Start at the line in the entries below that contains "text: (267, 215)", stop at the line that contains "text: (553, 269)", and output exactly the lines in that span, both ends included.

*** Opening MATERIAL SUPPLIED ***

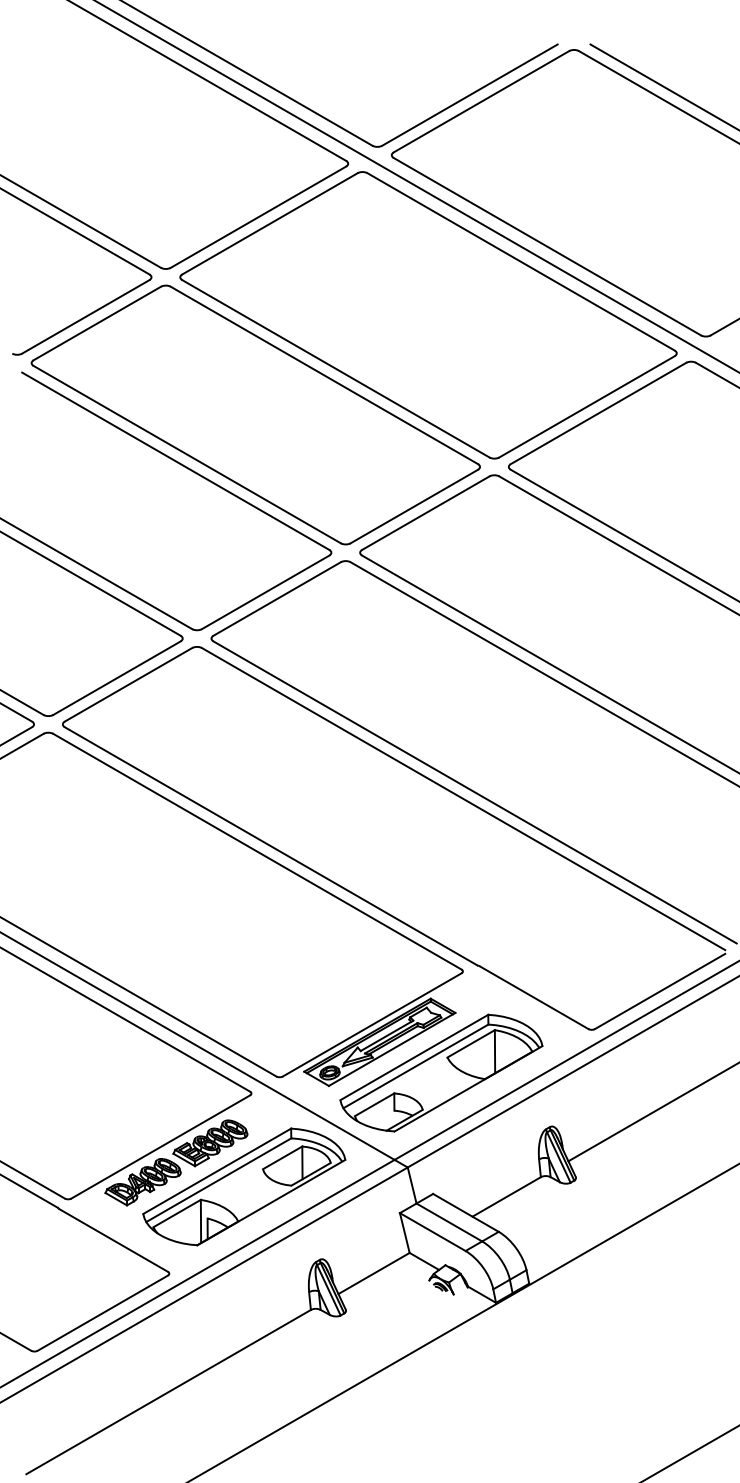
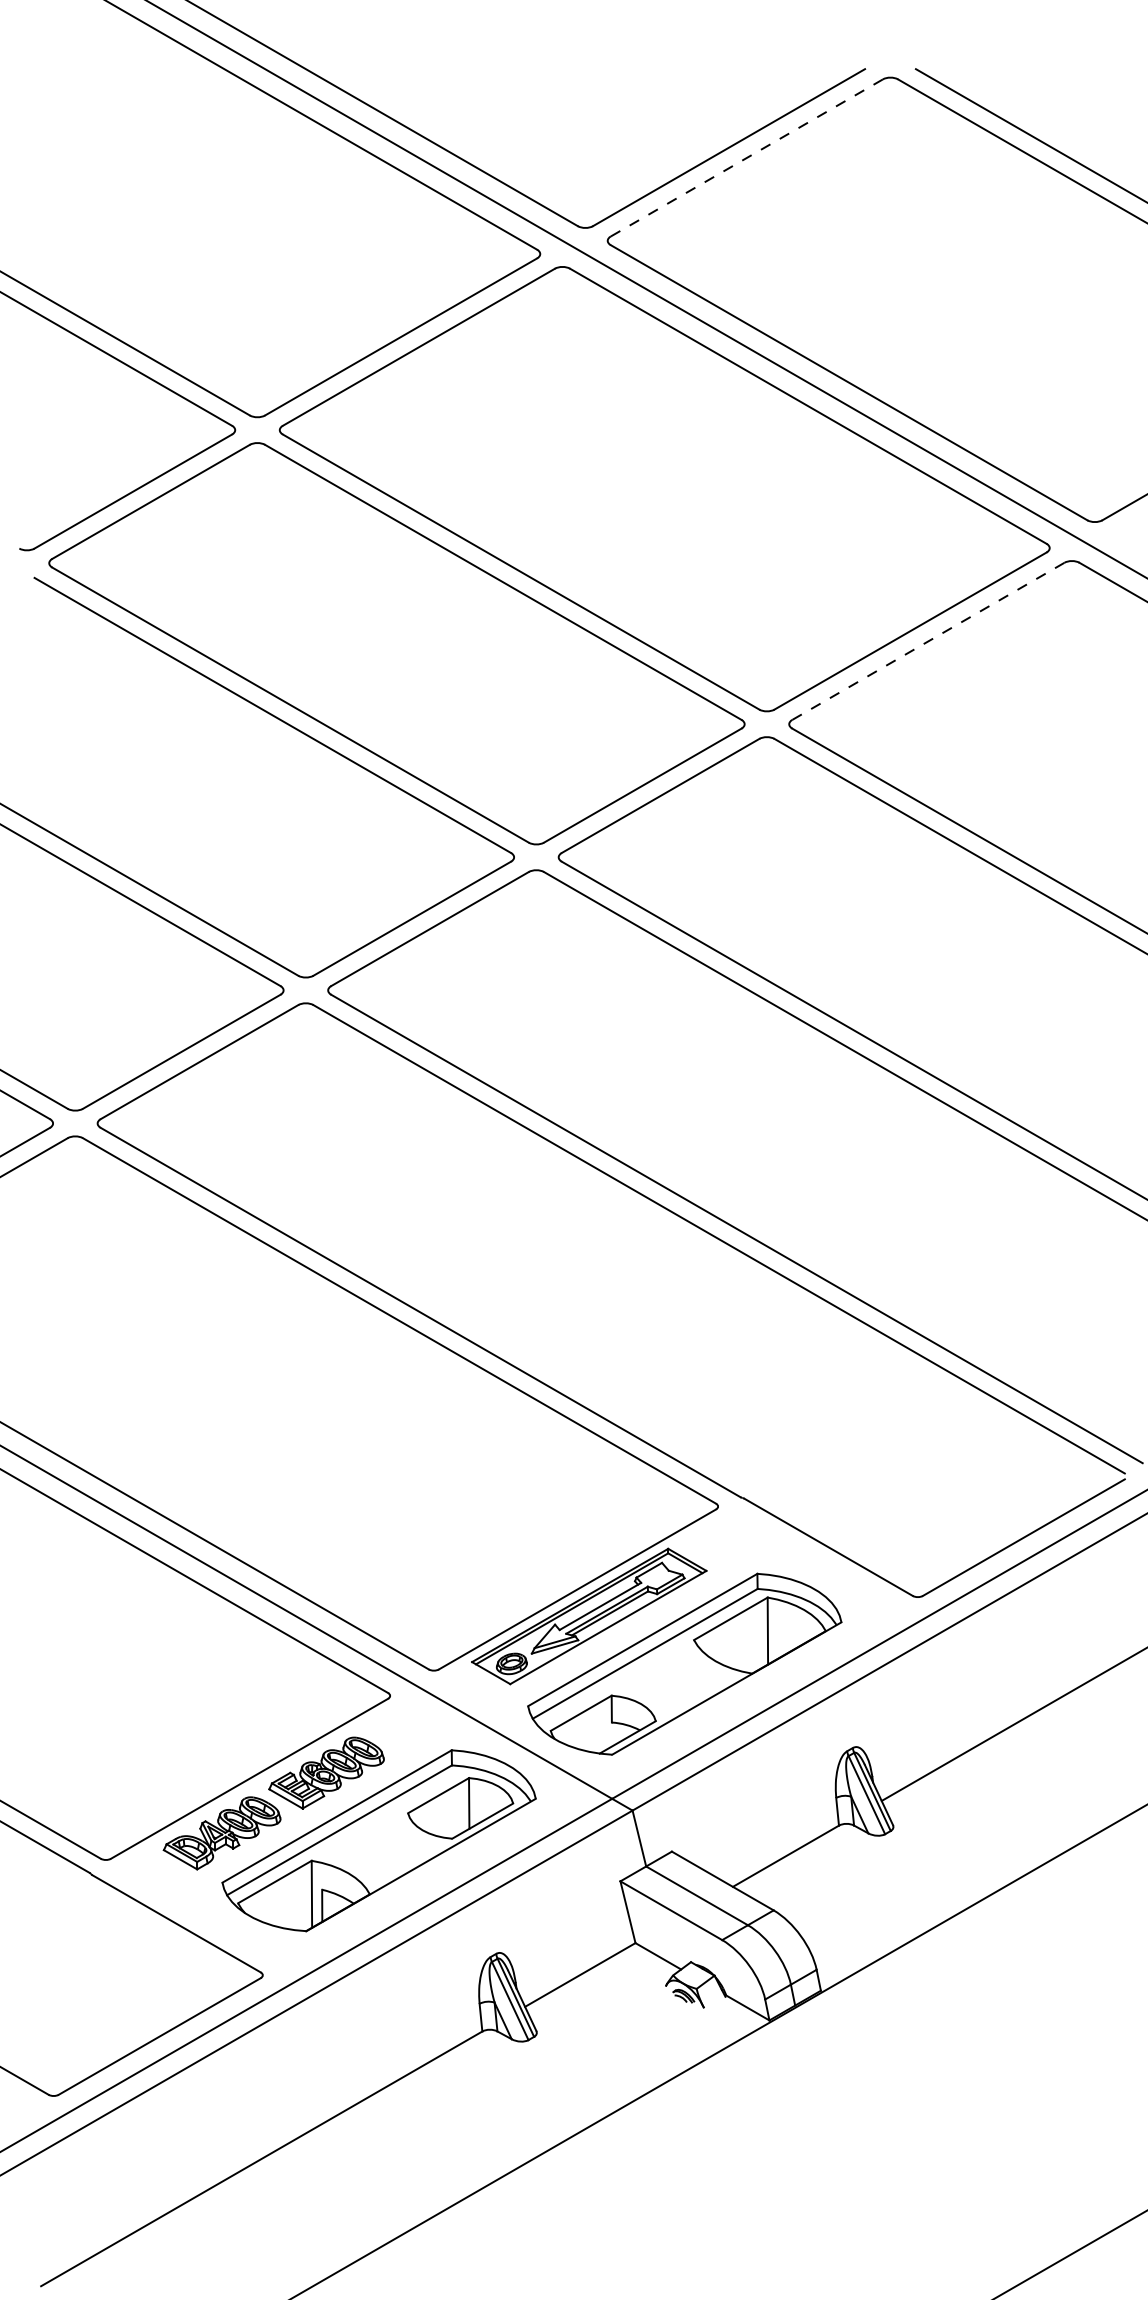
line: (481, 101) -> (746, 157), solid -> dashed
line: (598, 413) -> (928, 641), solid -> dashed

*** Closing MATERIAL SUPPLIED ***
*** Opening MATERIAL SUPPLIED ***

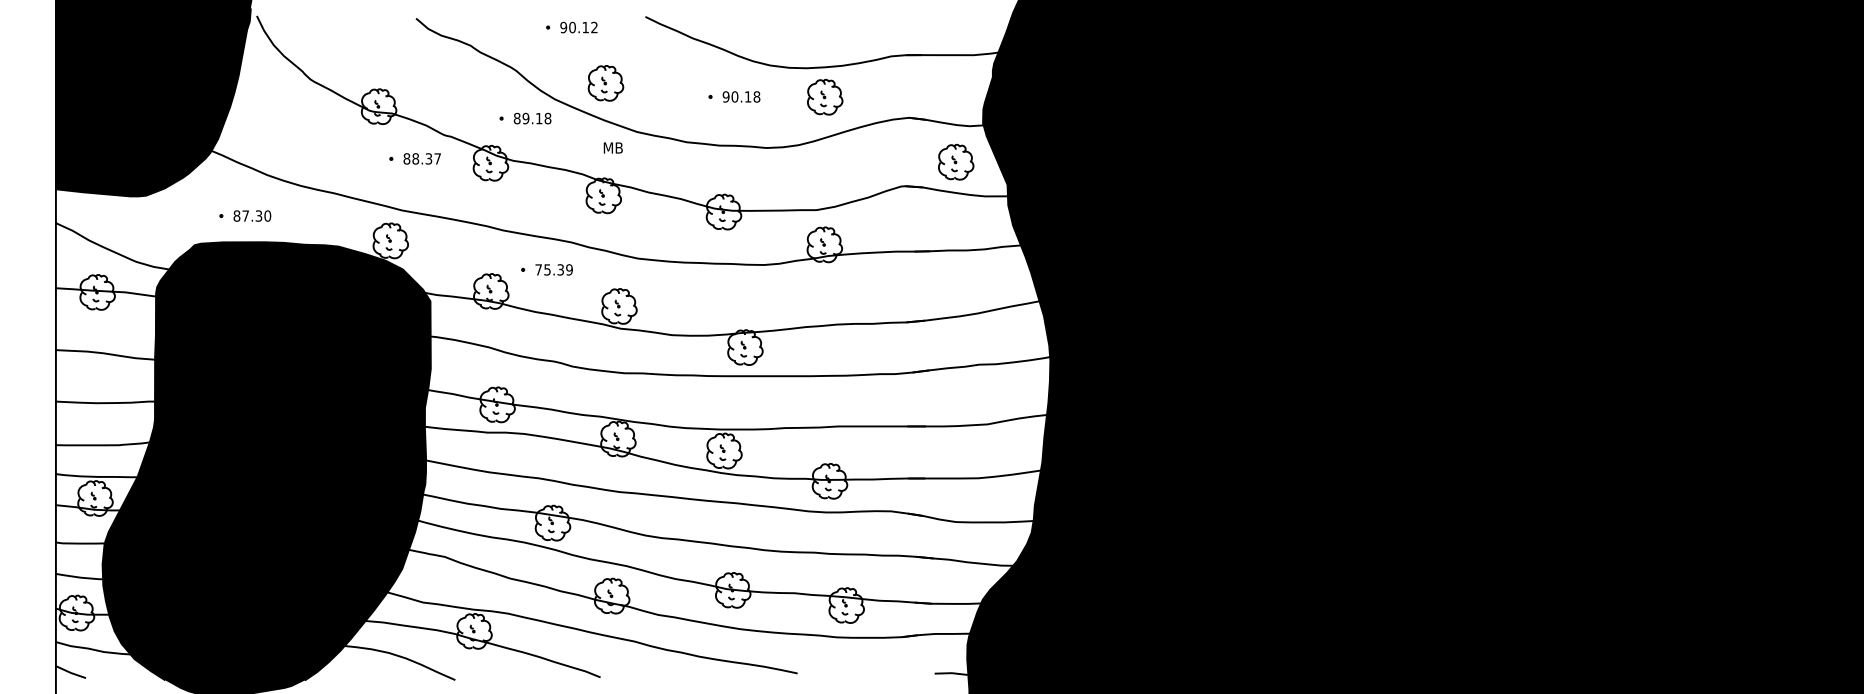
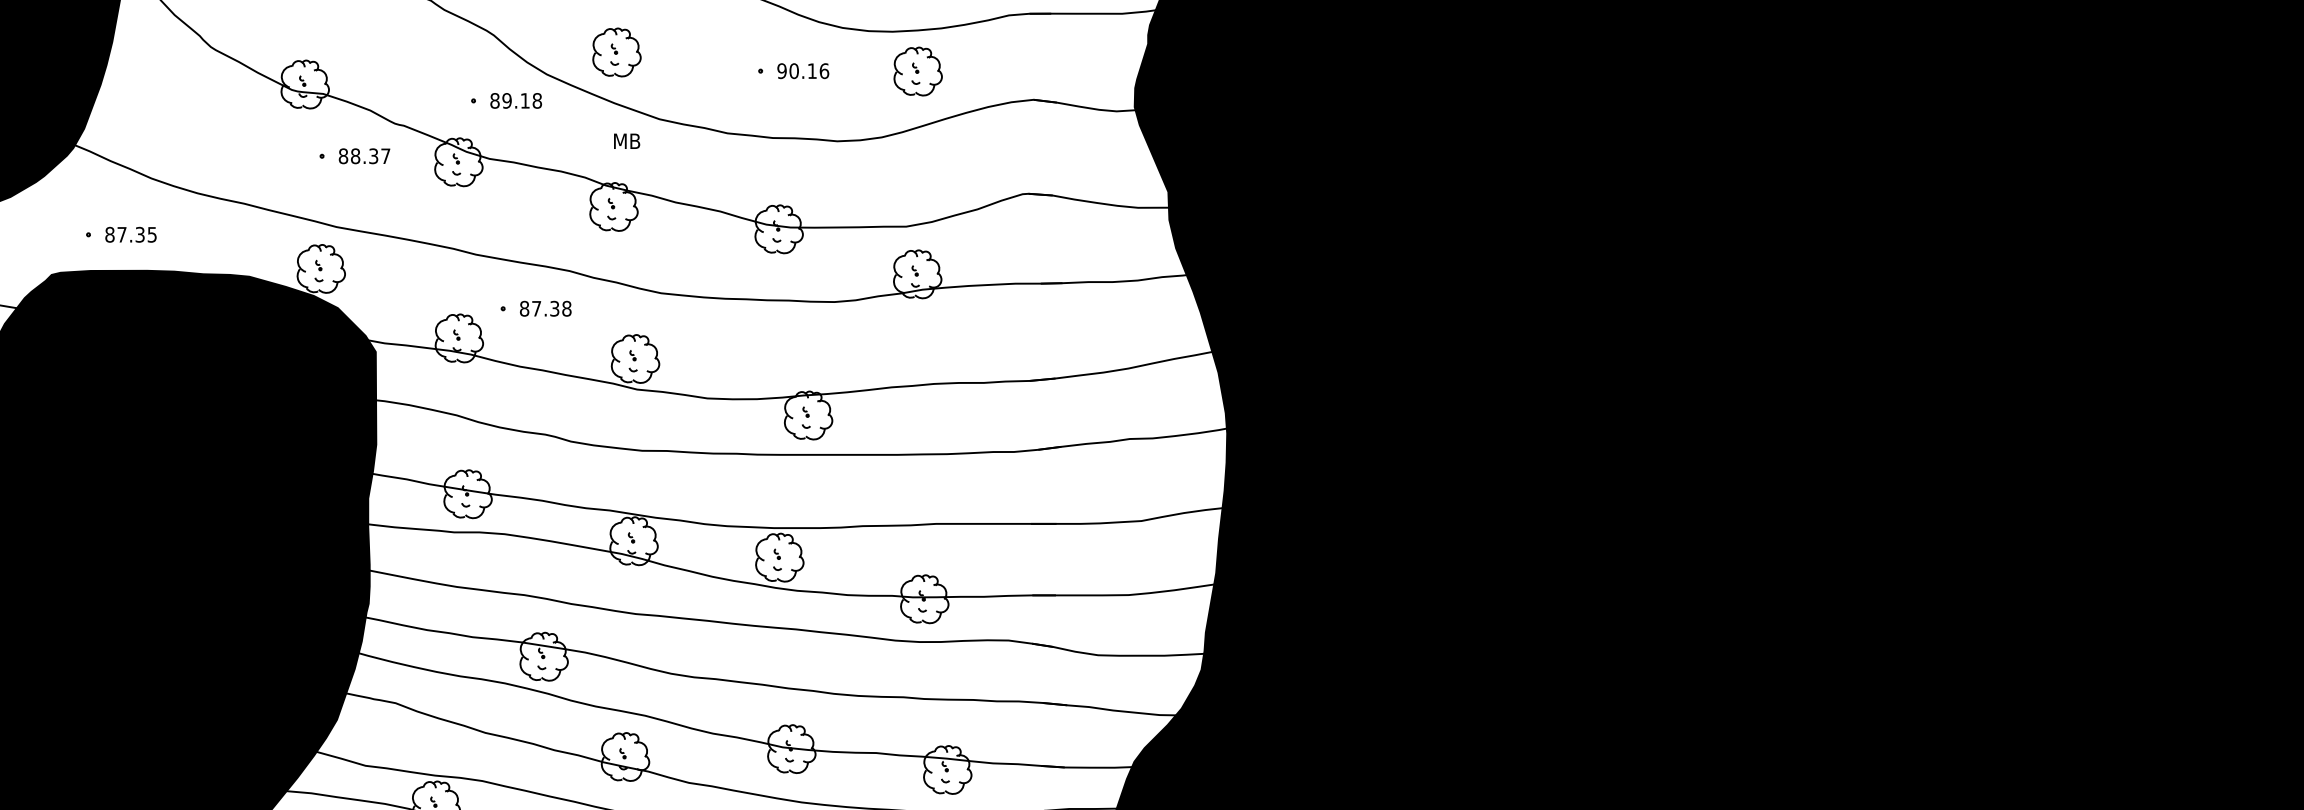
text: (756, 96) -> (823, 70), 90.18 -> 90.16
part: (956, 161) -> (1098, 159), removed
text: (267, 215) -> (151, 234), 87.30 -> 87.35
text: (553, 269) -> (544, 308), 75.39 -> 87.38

*** Closing MATERIAL SUPPLIED ***

[PROBLEM SOLUTION]
text: (267, 215) -> (151, 234), 87.30 -> 87.35
text: (553, 269) -> (544, 308), 75.39 -> 87.38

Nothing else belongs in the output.